Myth 3: You have to be a human pretzel to do yoga

Although strength and flexibility are a prerequisite to much of the asana (pose) practice, there are modifications and props that can be used until that flexibility comes. This misconception arises mainly because of the common view that yoga is simply of the body, but it is a much larger process of breathing life into the human system through a holistic approach that works with the body and the mind. You do not need to be able to touch your toes to do yoga. Yoga helps you do that!

Myth 4: Pregnant women should refrain from practicing yoga

Yoga optimizes reproductive health and helps a woman’s body to deal with pregnancy and labor. Asanas can be tailored keeping in mind the condition of women. It is always advisable to check with a physician before taking on any form of yoga during pregnancy. It is safe to do Yoga during pregnancy if practiced carefully.

Myth 5: You will not benefit from short sessions

You will benefit greatly even from just a 10 minute session of Surya Namaskar on the mat each morning. The aim is to get better each day. Research has shown that just 20 minutes of yoga significantly increases brain function by improving focus, speeding up information processing, and improving memory.

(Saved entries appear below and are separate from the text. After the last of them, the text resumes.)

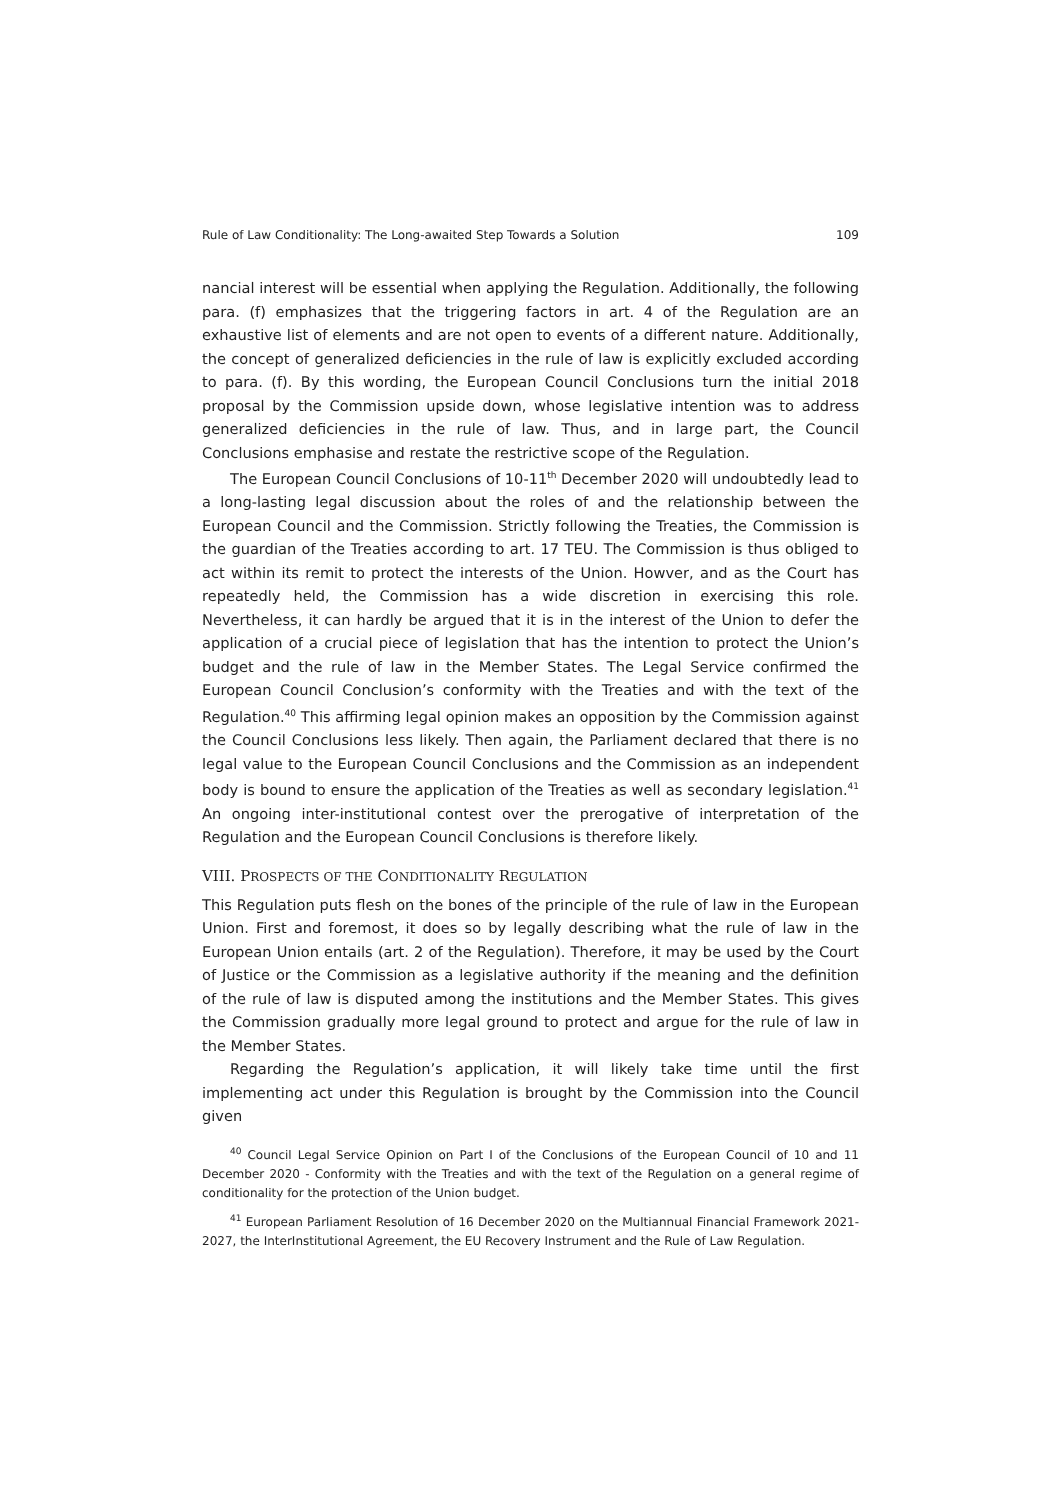Rule of Law Conditionality: The Long-awaited Step Towards a Solution 109
nancial interest will be essential when applying the Regulation. Additionally, the following para. (f) emphasizes that the triggering factors in art. 4 of the Regulation are an exhaustive list of elements and are not open to events of a different nature. Additionally, the concept of generalized deficiencies in the rule of law is explicitly excluded according to para. (f). By this wording, the European Council Conclusions turn the initial 2018 proposal by the Commission upside down, whose legislative intention was to address generalized deficiencies in the rule of law. Thus, and in large part, the Council Conclusions emphasise and restate the restrictive scope of the Regulation.
The European Council Conclusions of 10-11<sup>th</sup> December 2020 will undoubtedly lead to a long-lasting legal discussion about the roles of and the relationship between the European Council and the Commission. Strictly following the Treaties, the Commission is the guardian of the Treaties according to art. 17 TEU. The Commission is thus obliged to act within its remit to protect the interests of the Union. Howver, and as the Court has repeatedly held, the Commission has a wide discretion in exercising this role. Nevertheless, it can hardly be argued that it is in the interest of the Union to defer the application of a crucial piece of legislation that has the intention to protect the Union’s budget and the rule of law in the Member States. The Legal Service confirmed the European Council Conclusion’s conformity with the Treaties and with the text of the Regulation.<sup>40</sup> This affirming legal opinion makes an opposition by the Commission against the Council Conclusions less likely. Then again, the Parliament declared that there is no legal value to the European Council Conclusions and the Commission as an independent body is bound to ensure the application of the Treaties as well as secondary legislation.<sup>41</sup> An ongoing inter-institutional contest over the prerogative of interpretation of the Regulation and the European Council Conclusions is therefore likely.
VIII. PROSPECTS OF THE CONDITIONALITY REGULATION
This Regulation puts flesh on the bones of the principle of the rule of law in the European Union. First and foremost, it does so by legally describing what the rule of law in the European Union entails (art. 2 of the Regulation). Therefore, it may be used by the Court of Justice or the Commission as a legislative authority if the meaning and the definition of the rule of law is disputed among the institutions and the Member States. This gives the Commission gradually more legal ground to protect and argue for the rule of law in the Member States.
Regarding the Regulation’s application, it will likely take time until the first implementing act under this Regulation is brought by the Commission into the Council given
<sup>40</sup> Council Legal Service Opinion on Part I of the Conclusions of the European Council of 10 and 11 December 2020 - Conformity with the Treaties and with the text of the Regulation on a general regime of conditionality for the protection of the Union budget.
<sup>41</sup> European Parliament Resolution of 16 December 2020 on the Multiannual Financial Framework 2021-2027, the InterInstitutional Agreement, the EU Recovery Instrument and the Rule of Law Regulation.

Myth 6: Yoga is a complex phenomenon.

Whether it’s a new skill, job or a hobby, everything seems a little challenging initially. The same thing applies to yoga. It is difficult. But it’s not ‘hard’ and ‘difficult’ in the way that many potential practitioners assume. What yoga challenges, more than anything else, is the ego. It’s easy to step onto a yoga mat if your body easily welcomes advanced stretches and poses. Jumping into a fancy handstand in the middle of a class is a whole lot easier on the ego than, say, spending an hour meditating in child’s pose while everyone else around you is moving through an advanced flow.

Myth 7: Yoga is bad for injuries or chronic body aches

Studies have shown that carefully designed and specifically tailored yoga poses help reduce pain, for example, chronic low back pain, improve mobility, and other functions. Practicing yoga has other health benefits. By helping individuals slow down amidst the chaos in life, it reduces heart rate and blood pressure, improves lung function and also helps relieve anxiety and depression.

Myth 8: Yoga helps get the junk out of your body

Sweat helps keep the body cool and not eliminate waste from our bodies (that’s left to the kidneys, liver, and digestive tract). Because you eliminate water, salt, and electrolytes from your body when you sweat, it makes you feel lighter but does not reduce the junk in your body. The best way to rid your body of toxins is to put lesser of them in.

Myth 9: Yoga is just a hippie trend.

No, yoga is not about wearing rosary and hugging trees. It’s a form of exercise with various proven health benefits, including reduced stress, lower blood pressure, increased muscle strength and better memory and metabolism. Another similar misbelieve is that yoga is a type of religion. While there are certain components of Buddhism and Hinduism that are worked into present-day yoga practices, at its core, yoga is all about becoming self-aware and creating harmony between your body, mind and soul. It’s a practice that’s only end-goal is evermore practice.